R str_replace / remove access zeros in string after the decimal seperator, (zero following dot[1-9]) gesub, regex, regular expression


I have vector of strings containing numbers. Within these strings, I would like to remove all access zeros behind the decimal separator. So I tried mutate_all(funs(str_replace(., ".00", ""))).

This works for the first number in my vector: v <- c("bla 500.00", "bla 1.20", "bla 1.10", "bla 2.34").
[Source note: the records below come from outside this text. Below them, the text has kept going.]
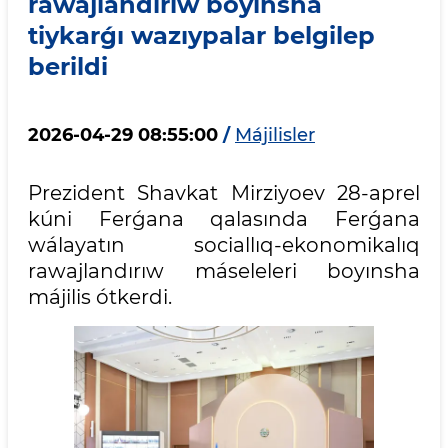
rawajlandırıw boyınsha
tiykarǵı wazıypalar belgilep
berildi
2026-04-29 08:55:00
/
Májilisler
Prezident Shavkat Mirziyoev 28-aprel
kúni Ferǵana qalasında Ferǵana
wálayatın sociallıq-ekonomikalıq
rawajlandırıw máseleleri boyınsha
májilis ótkerdi.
For the rest I would not like to hard code mutate_all(funs(str_replace(., ".10", ".1")))%>%mutate_all(funs(str_replace(., ".20", ".2")))%>% ..., but use some kind of smart regex, which automatically does the job. So, removing every zero which is behind ".non-zero-integer" (dot non-zero-integer), while keeping the ".non-zero-integer" the same.


Solution

  • You could try to find:

    \b(\d+)(?:\.0+|(\.\d+?))0*\b
    

    And replace with \1\2. See an online demo


    • \b - Word-boundary;
    • (\d+) - Capture trailing digits upto;
    • (?: - Open a non-capture group;
      • \.0+ - 1+ zero's;
      • | - Or;
      • (\.\d+?) - A nested 2nd capture group to match a dot followed by a digit and 0+ (lazy) digits;
      • ) - Close non-capture group;
    • 0* - 0+ (greedy) digits;
    • \b - Trailing word-boundary.

    library(stringr)
    v <- c("bla 500.00", "bla 1.20", "bla 1.10", "bla 2.34", "bla 2.340003", "bla 1.032", "bla 1.10 bla 2.00")
    v <- str_replace_all(v, "\\b(\\d+)(?:\\.0+|(\\.\\d+?))0*\\b", "\\1\\2")
    v
    

    Prints: "bla 500", "bla 1.2", "bla 1.1", "bla 2.34", "bla 2.340003", "bla 1.032", "bla 1.1 bla 2"